La France est le premier producteur européen de coquillages. 250 000 tonnes sont sorties de l'eau par an. Les Français ne boudent pas cette production, ils en sont même les premiers consommateurs. 

Des montures en coquillage

Laurent Pezé et Sandrine Guyot ont ainsi créé en partenariat avec des acteurs de la pêche, une collection de lunettes de soleil faites à la main dont les montures sans plastique sont réalisées à partir de coquilles Saint-Jacques, d’huîtres ou de moules.

Les Saint-Jacques de Trouville-sur-Mer

Toutes les lunettes sont identifiables. Il y a la lunette en Saint-Jacques de Trouville, la lunette d'huîtres de Cancale mais aussi celle en moule du Mont-Saint-Michel. 

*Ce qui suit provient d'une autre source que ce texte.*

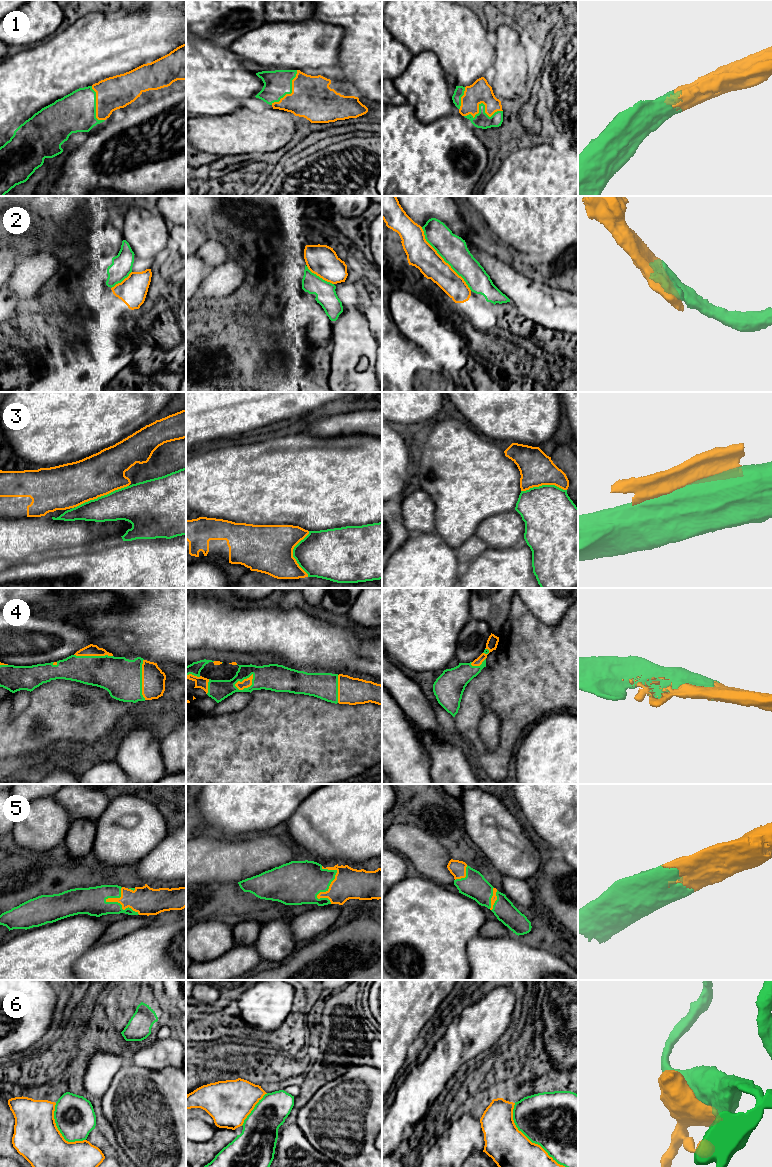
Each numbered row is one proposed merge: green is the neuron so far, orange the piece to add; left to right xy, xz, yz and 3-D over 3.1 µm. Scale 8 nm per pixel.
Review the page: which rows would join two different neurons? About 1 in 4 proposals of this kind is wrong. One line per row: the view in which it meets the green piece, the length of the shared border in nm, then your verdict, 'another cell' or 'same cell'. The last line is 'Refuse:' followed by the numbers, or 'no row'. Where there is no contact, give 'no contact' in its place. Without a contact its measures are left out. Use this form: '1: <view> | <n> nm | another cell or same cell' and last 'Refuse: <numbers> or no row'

En couleur mais sans odeur

Les lunettes respectent l'aspect du coquillage. La Saint-Jacques est en écaille crème et marron avec bien sûr un peu de couleur orange. La lunette en moule du Mont-Saint-Michel est bleue avec des pointes jaunes comme le mollusque. 

Des ostréiculteurs, des restaurateurs

Les lunettes Friendly Frenchy sont faites à partir de coquillages récupérés auprès des ostréiculteurs du Cap Ferret, de Cancale. Les restaurateurs sont aussi intéressés de se débarrasser de leurs coquilles de cette façon. C'est le cas avec Trouville. Celles-ci au moins ne seront pas incinérées ou enfouies...

Une alternative au plastique

Les coquilles sont nettoyées puis broyées. Cette matière première est ensuite liée avec une huile végétale et va servir à fabriquer la monture de la paire de lunettes. Quand aux verres, ils proviennent d’Oyonnax dans l'Ain. 

Comme les plateaux de fruits de mer, ces lunettes de soleil ont un coût : elles valent de 85 à 250 euros. 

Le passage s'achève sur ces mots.